[TO DO]: Pull out each line below that contains the word "notre" and copy it unchanged.
----------------
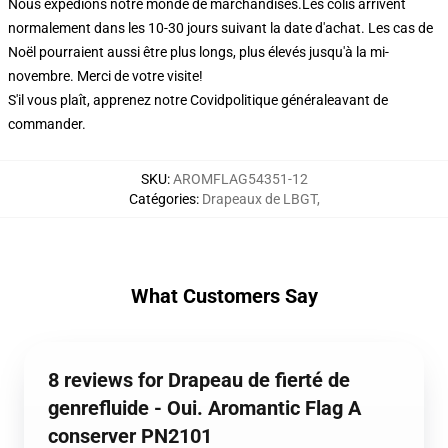
Nous expédions notre monde de marchandises.
Les colis arrivent
normalement dans les 10-30 jours suivant la date d'achat. Les cas de
Noël pourraient aussi être plus longs, plus élevés jusqu'à la mi-
novembre. Merci de votre visite!
S'il vous plaît, apprenez notre Covid
politique générale
avant de
commander.
SKU
:
AROMFLAG54351-12
Catégories
:
Drapeaux de LBGT
,
What Customers Say
8 reviews for Drapeau de fierté de
genrefluide - Oui. Aromantic Flag A
conserver PN2101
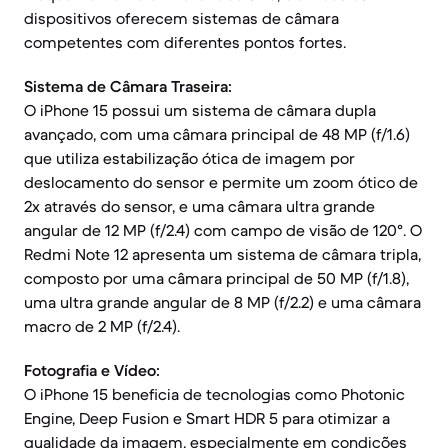
dispositivos oferecem sistemas de câmara
competentes com diferentes pontos fortes.
Sistema de Câmara Traseira:
O iPhone 15 possui um sistema de câmara dupla
avançado, com uma câmara principal de 48 MP (f/1.6)
que utiliza estabilização ótica de imagem por
deslocamento do sensor e permite um zoom ótico de
2x através do sensor, e uma câmara ultra grande
angular de 12 MP (f/2.4) com campo de visão de 120°. O
Redmi Note 12 apresenta um sistema de câmara tripla,
composto por uma câmara principal de 50 MP (f/1.8),
uma ultra grande angular de 8 MP (f/2.2) e uma câmara
macro de 2 MP (f/2.4).
Fotografia e Vídeo:
O iPhone 15 beneficia de tecnologias como Photonic
Engine, Deep Fusion e Smart HDR 5 para otimizar a
qualidade da imagem, especialmente em condições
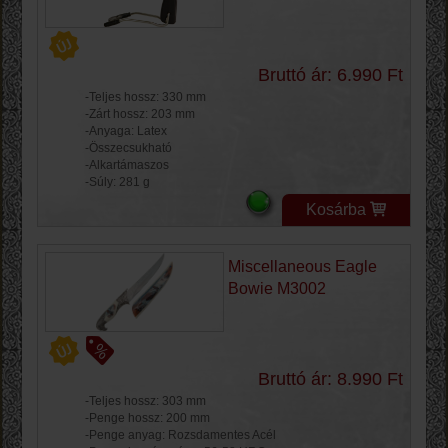
Bruttó ár: 6.990 Ft
-Teljes hossz: 330 mm
-Zárt hossz: 203 mm
-Anyaga: Latex
-Összecsukható
-Alkartámaszos
-Súly: 281 g
Kosárba
Miscellaneous Eagle
Bowie M3002
Bruttó ár: 8.990 Ft
-Teljes hossz: 303 mm
-Penge hossz: 200 mm
-Penge anyag: Rozsdamentes Acél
----------------
[RESPONSE TO THE EXERCISE]:
Nous expédions notre monde de marchandises.
S'il vous plaît, apprenez notre Covid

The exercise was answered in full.